Dask-MPI with Batch Jobs

Dask, with Dask Distributed, is an incredibly powerful engine behind interactive sessions (see Dask-MPI with Interactive Jobs). However, there are many scenarios where your work is pre-defined and you do not need an interactive session to execute your tasks. In these cases, running in batch-mode is best.

Dask-MPI makes running in batch-mode in an MPI environment easy by providing an API to the same functionality created for the dask-mpi Command-Line Interface (CLI). However, in batch mode, you need the script running your Dask Client to run in the same environment in which your Dask cluster is constructed, and you want your Dask cluster to shut down after your Client script has executed.

To make this functionality possible, Dask-MPI provides the initialize() method as part of its Application Program Interface (API). The initialize() function, when run from within an MPI environment (i.e., created by the use of mpirun or mpiexec), launches the Dask Scheduler on MPI rank 0 and the Dask Workers on MPI ranks 2 and above.

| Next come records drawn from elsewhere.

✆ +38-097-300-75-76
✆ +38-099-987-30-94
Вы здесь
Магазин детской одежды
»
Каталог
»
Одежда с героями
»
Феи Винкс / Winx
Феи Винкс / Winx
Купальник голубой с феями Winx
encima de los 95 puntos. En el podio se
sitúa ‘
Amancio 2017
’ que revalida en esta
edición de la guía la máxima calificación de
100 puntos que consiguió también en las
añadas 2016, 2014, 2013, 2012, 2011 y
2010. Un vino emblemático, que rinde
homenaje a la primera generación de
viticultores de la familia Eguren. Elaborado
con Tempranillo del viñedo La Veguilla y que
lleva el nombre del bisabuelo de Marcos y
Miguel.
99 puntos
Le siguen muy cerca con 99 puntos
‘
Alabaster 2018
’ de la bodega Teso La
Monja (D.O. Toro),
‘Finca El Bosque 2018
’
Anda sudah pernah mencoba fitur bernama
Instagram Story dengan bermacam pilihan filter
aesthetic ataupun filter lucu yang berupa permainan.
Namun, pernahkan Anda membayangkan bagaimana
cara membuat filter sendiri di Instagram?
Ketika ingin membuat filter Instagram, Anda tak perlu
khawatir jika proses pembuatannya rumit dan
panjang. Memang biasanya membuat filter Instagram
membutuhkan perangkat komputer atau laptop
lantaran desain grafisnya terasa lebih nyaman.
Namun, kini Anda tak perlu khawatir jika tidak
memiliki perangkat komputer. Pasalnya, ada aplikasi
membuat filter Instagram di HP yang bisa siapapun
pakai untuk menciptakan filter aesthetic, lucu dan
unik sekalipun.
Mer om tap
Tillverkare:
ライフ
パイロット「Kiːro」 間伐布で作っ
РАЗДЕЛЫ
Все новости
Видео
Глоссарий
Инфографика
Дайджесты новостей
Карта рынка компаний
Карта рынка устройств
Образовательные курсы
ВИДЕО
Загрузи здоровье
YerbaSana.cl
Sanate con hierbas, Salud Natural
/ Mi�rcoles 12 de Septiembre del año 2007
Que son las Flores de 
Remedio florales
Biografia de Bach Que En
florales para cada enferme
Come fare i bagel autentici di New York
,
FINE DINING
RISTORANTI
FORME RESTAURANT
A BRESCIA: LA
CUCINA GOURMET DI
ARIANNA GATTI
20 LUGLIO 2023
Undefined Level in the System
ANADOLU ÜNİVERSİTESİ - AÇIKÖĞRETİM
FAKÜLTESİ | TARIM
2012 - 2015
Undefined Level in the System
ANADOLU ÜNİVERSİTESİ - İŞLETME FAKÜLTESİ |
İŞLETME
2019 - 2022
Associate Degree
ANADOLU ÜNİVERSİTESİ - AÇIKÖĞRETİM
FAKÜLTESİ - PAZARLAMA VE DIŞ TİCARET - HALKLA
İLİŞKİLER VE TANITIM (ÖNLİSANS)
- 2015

On MPI rank 1, the initialize() function “passes through” to the Client script, running the Dask-based Client code the user wishes to execute.

For example, if you have a Dask-based script named myscript.py, you would be able to run this script in parallel, using Dask, with the following command.

mpirun -np 4 python myscript.py

This will run the Dask Scheduler on MPI rank 0, the user’s Client code on MPI rank 1, and 2 workers on MPI rank 2 and MPI rank 3. To make this work, the myscript.py script must have (presumably near the top of the script) the following code in it.

from dask_mpi import initialize

from distributed import Client
client = Client()

The Dask Client will automatically detect the location of the Dask Scheduler running on MPI rank 0 and connect to it.

When the Client code is finished executing, the Dask Scheduler and Workers (and, possibly, Nannies) will be terminated.


Running Batch Jobs with Job Schedulers

It is common in High-Performance Computing (HPC) environments to request the necessary computing resources with a job scheduler, such LSF, PBS, or SLURM. In such environments, is is advised that the mpirun ... python myscript.py command be placed in a job submission script such that the resources requested from the job scheduler match the resources used by the mpirun command.

For more details on the initialize() method, see the Application Program Interface (API).